- BRIEF 1 -
In the tribute to Octavio Romano, explain in one to three sentences why the author was surprised to learn that Romano was an anthropologist at UC Berkeley.
- BRIEF 2 -
Recast the lines of the records as a Markdown table with the columns Number and Record line, giving each line its own row and leaving out blank lines. Leave the pictures out of the answer.

- SOURCE DOCUMENT -

"Chicano writers from El Paso are the most progressive, open-minded, far-reaching, and inclusive writers of them all."

Octavio Romano

Monday, November 06, 2006

OCTAVIO ROMANO AND THE CHICANO LITERARY RENAISSANCE

Guest post by the Dean of Chicano(a) Literary Criticism, Felipe Ortego y Gasca

OCTAVIO ROMANO AND THE CHICANO LITERARY RENAISSANCE

By Felipe de Ortego y Gasca

Scholar in Residence, Western New Mexico University, Silver City, New Mexico

I was stunned by the email from Carlos Muñoz informing us that Octavio Romano had died on February 26. He was 82 (1923-2005).

I always thought of Octavio as indestructible. Yet here was the unexpected word that he had passed on. I was stunned. I mourn for Octavio not just because he was one of the leading luminaries of the Chicano literary renaissance, but because Octavio was one of those rare visionaries who tread the “boards of life” all too often unsung for the roles they have played in signif­icant events.

He deserves our most profound mourn­ing. Despite our differences over the years, I admired and respected him for his singular contribution to Chicano letters and for his dedication to the cause of Chicano literature. I venture to say that Octa­vio Roma­no gave Chicano literature its primary direction.

Octavio Romano and I met for the first time in Las Cruces, New Mexico in the summer of 1966, when I was an Instructor of English at New Mexico State University and he was visiting Las Cruces with his wife whose mother lived there.

I was still new on campus having only in 1964 left Jefferson High School in El Paso (where I had been a teacher of French) to join the English department at New Mex­ico State University, a relatively small agriculture school then just up the road from El Paso.

By the strangest of circumstances Octavio and I met on cam­pus in front of the library. We exchanged greet­ings and paused to chat. He told me who he was and offered that he was just strolling the campus. He and his wife were visiting relatives in Las Cruces. That serendipitous meeting changed my life.

I didn’t know that then, and would not until the end of that decade when I undertook the study of Backgrounds of Mexican American Literature at the University of New Mexico, first work in the field.

During that chance encounter I suggested a cafesito. Octavio and I talked about sundry academic topics over coffee and pan dulce. He explained that he was an anthropologist in the School of Public Health at UC Berkeley, having just received his Ph.D. in 1962. He also explained that he had worked briefly for the Public Health Department in Santa Fe.

I was sur­prised, for I had never met a Mexican American an­thropologist. I learned that he had received his B.A. at the University of New Mexico in 1952, the year I left the University of Pittsburgh where I had studied from 1948 to 1952. We swapped war stories. He serv­ed in Europe with the army during World War II. I served in the Pacific with the Marines.

I told him about my interests in literature and that I had just completed a study of Hamlet. He too was interested in literature, he remarked.

So much so that he and a cohort of Mexican Americans in the Bay Area, including John Carrillo, Steve Gonzales, Phil­lip Jimenez, Rebecca Morales, Ramon Rodriguez, Armando Valdez, and Andres Ybarra, had been think­ing about publishing a literary journal dedicated solely to Mexican American thought and expression.

That piqued my interest. He said he’d send me info as the journal developed. We parted and met irregu­larly over that summer.

Toward the end of the fall semester of that year, I received a note from Octavio with details about the journal which would be called El Grito: Journal of Mexican American Thought and would be published by Quinto Sol Press.

- INPUT RECORDS -
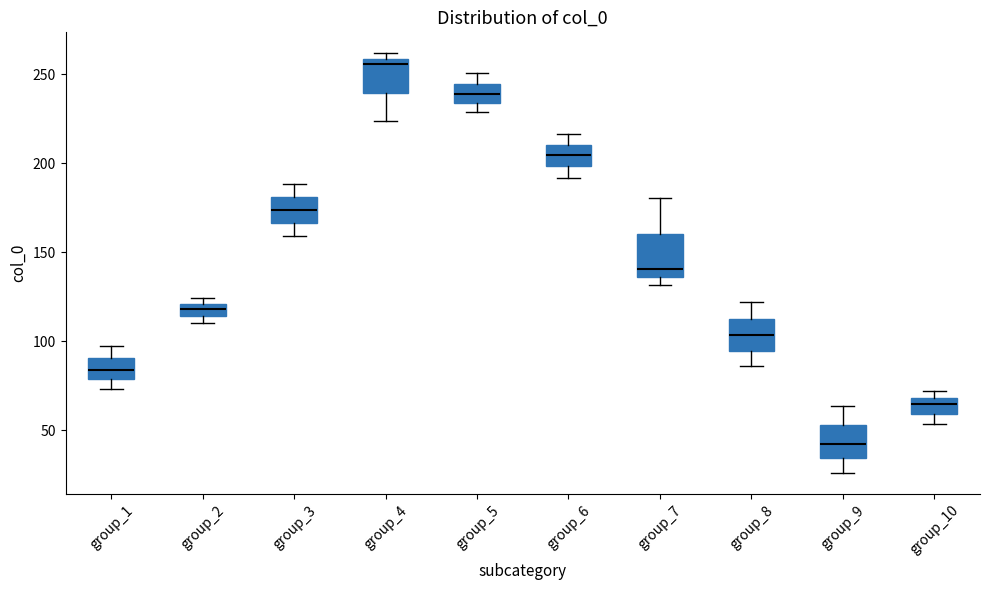

Which box is the tallest, from its lower edge to its upper edge?

group_7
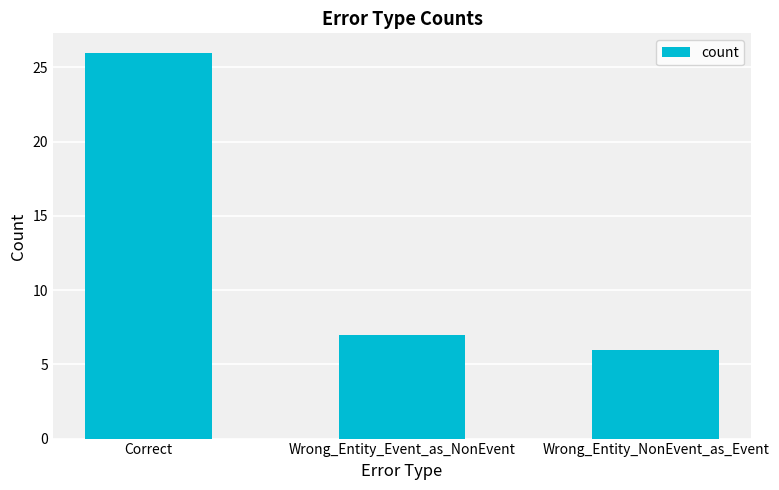

What is the label of the 1st bar from the left?

Correct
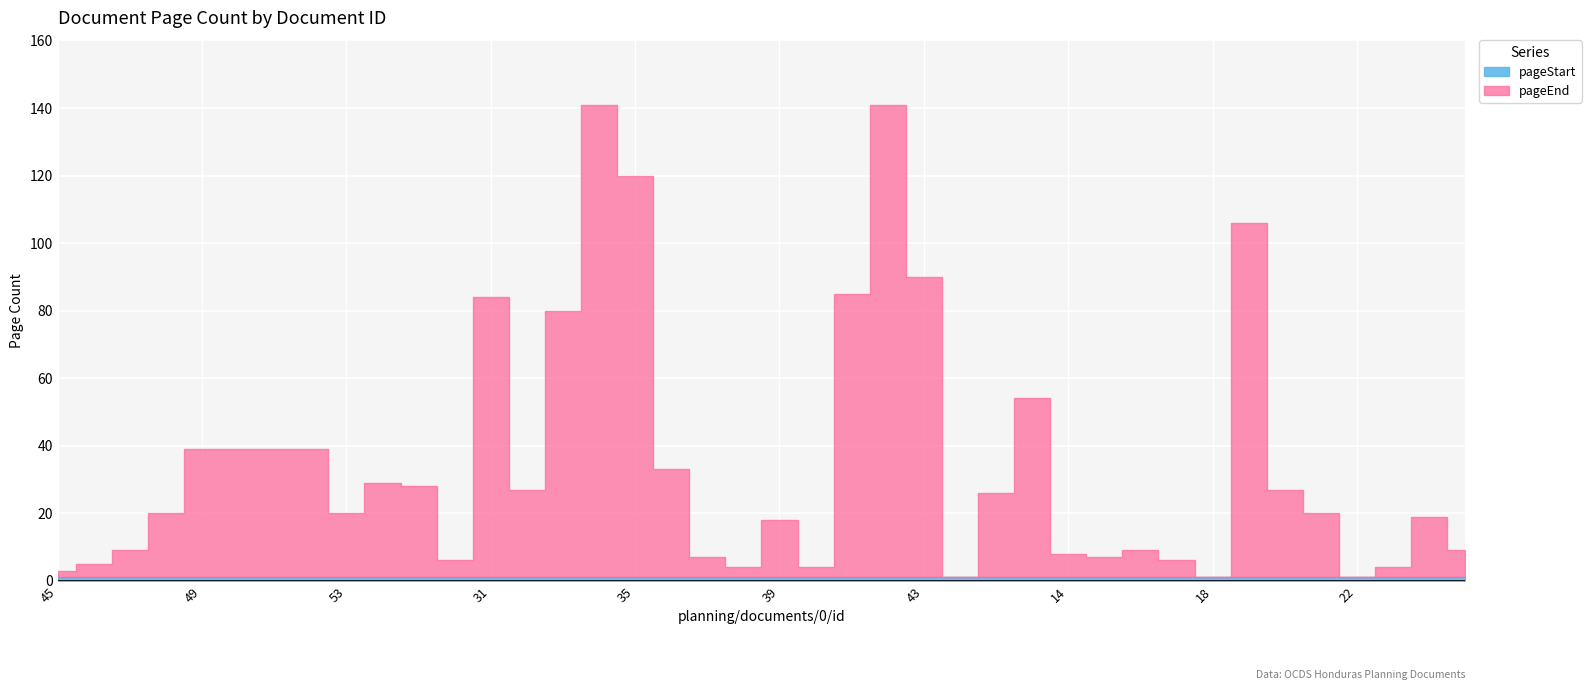

True or false: pageEnd and pageStart cross at least once.

False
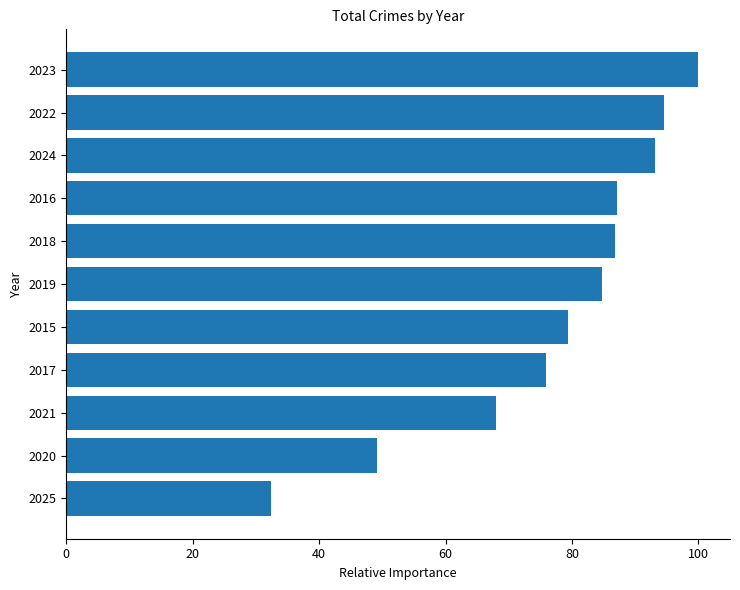

Count the number of data series in this chart.

1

- YOUR RESPONSE 1 -
The author was surprised because he had never before met a Mexican American anthropologist.

- YOUR RESPONSE 2 -
| Number | Record line |
|---|---|
| 1 | Which box is the tallest, from its lower edge to its upper edge? |
| 2 | group_7 |
| 3 | What is the label of the 1st bar from the left? |
| 4 | Correct |
| 5 | True or false: pageEnd and pageStart cross at least once. |
| 6 | False |
| 7 | Count the number of data series in this chart. |
| 8 | 1 |